### Task directions
Reproduce word for word the part of the rows that opens at their very start and closes with the line containing "I'll return each mask as SVG.", including both of those ends.

### Supplied information
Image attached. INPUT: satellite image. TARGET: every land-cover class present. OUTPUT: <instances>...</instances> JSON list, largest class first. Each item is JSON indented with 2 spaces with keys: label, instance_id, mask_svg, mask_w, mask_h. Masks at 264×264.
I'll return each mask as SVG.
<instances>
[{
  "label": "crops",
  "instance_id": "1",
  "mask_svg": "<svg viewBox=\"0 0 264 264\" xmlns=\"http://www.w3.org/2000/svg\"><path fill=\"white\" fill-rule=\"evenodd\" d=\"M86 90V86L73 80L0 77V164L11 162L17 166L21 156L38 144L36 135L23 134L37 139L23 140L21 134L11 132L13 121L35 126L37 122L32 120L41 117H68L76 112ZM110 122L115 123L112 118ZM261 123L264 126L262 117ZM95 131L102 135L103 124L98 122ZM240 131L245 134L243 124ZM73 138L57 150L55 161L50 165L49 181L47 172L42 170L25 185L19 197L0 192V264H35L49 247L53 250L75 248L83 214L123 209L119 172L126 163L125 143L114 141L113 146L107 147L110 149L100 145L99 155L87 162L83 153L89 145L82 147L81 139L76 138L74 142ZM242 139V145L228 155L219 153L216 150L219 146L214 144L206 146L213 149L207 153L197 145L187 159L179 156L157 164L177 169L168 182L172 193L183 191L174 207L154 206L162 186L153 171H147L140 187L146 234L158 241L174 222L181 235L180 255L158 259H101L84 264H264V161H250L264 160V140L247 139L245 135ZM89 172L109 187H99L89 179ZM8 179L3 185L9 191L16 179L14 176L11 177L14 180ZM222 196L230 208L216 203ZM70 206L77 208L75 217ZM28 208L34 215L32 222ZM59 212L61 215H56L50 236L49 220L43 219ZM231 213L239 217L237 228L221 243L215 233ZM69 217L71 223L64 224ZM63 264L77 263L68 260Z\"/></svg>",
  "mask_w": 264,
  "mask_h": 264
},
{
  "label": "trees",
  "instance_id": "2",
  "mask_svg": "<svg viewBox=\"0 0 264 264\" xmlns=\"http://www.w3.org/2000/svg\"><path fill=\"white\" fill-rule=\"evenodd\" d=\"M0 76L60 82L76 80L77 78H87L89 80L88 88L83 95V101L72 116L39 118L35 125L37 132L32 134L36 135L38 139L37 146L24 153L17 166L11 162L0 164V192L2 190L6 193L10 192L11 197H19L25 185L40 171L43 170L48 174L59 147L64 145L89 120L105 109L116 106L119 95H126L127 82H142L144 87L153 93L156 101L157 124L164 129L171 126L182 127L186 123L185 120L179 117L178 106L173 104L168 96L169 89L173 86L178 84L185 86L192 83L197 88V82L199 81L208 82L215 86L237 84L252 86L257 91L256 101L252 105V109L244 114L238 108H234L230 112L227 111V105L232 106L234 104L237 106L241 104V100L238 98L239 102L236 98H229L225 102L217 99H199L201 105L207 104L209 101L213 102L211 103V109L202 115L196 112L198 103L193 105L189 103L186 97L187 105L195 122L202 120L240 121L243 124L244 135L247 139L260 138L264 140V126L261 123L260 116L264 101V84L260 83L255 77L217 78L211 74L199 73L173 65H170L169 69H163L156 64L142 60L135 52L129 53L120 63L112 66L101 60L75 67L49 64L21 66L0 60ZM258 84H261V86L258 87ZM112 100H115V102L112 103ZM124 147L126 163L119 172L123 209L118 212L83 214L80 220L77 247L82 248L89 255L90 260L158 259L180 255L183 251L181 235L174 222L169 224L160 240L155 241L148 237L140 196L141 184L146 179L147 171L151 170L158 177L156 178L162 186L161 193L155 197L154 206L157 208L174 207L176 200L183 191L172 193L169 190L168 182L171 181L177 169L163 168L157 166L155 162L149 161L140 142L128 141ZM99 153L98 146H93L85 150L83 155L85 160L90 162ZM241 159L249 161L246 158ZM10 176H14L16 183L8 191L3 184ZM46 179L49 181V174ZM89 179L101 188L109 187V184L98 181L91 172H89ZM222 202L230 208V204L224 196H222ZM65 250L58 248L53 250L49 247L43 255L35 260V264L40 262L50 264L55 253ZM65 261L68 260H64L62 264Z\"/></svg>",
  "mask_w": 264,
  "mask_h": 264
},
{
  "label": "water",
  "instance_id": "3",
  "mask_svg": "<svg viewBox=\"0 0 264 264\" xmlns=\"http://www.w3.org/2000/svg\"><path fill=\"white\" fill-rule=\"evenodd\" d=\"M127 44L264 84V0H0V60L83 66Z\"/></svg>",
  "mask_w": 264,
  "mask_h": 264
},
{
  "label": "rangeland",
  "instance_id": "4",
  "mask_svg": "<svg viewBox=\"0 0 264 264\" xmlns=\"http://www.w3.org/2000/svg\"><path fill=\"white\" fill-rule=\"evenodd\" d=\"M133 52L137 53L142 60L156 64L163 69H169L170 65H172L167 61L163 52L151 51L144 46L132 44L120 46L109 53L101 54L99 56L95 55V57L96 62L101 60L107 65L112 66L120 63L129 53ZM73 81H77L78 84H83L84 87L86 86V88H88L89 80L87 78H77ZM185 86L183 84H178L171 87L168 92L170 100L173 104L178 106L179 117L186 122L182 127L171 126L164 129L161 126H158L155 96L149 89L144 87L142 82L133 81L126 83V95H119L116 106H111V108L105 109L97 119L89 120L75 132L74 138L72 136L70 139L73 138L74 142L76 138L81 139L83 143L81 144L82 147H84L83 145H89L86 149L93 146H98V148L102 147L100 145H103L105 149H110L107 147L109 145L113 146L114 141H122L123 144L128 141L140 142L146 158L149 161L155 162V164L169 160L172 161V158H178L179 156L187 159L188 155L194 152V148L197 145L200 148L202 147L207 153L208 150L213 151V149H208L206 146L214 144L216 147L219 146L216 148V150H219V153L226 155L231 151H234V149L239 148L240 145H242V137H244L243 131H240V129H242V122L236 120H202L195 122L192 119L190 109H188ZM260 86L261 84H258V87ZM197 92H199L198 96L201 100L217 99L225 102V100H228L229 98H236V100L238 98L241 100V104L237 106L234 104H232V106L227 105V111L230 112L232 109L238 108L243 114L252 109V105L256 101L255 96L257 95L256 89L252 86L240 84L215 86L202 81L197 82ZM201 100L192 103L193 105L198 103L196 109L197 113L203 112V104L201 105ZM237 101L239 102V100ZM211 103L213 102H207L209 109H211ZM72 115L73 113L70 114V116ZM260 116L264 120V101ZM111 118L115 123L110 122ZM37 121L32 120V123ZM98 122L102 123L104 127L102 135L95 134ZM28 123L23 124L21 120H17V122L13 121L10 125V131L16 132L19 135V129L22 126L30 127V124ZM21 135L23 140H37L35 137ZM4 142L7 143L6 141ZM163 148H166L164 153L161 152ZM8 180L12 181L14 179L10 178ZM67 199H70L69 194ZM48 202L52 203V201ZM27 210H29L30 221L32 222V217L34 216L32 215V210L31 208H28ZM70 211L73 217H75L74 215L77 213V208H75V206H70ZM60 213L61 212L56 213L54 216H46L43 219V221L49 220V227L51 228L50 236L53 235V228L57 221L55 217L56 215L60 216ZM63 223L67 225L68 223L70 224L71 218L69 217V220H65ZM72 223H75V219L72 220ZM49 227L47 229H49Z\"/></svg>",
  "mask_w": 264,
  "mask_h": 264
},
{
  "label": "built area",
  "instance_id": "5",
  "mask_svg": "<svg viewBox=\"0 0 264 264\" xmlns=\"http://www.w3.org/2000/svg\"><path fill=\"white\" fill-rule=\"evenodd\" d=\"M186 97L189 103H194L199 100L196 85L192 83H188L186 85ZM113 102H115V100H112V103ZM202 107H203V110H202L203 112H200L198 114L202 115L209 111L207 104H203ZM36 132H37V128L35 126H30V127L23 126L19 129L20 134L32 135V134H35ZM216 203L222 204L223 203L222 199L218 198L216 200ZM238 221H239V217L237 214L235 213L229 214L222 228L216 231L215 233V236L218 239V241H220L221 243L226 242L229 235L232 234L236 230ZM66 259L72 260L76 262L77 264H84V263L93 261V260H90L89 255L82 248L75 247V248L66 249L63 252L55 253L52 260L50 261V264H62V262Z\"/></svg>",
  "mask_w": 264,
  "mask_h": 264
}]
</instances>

### Written answer
Image attached. INPUT: satellite image. TARGET: every land-cover class present. OUTPUT: <instances>...</instances> JSON list, largest class first. Each item is JSON indented with 2 spaces with keys: label, instance_id, mask_svg, mask_w, mask_h. Masks at 264×264.
I'll return each mask as SVG.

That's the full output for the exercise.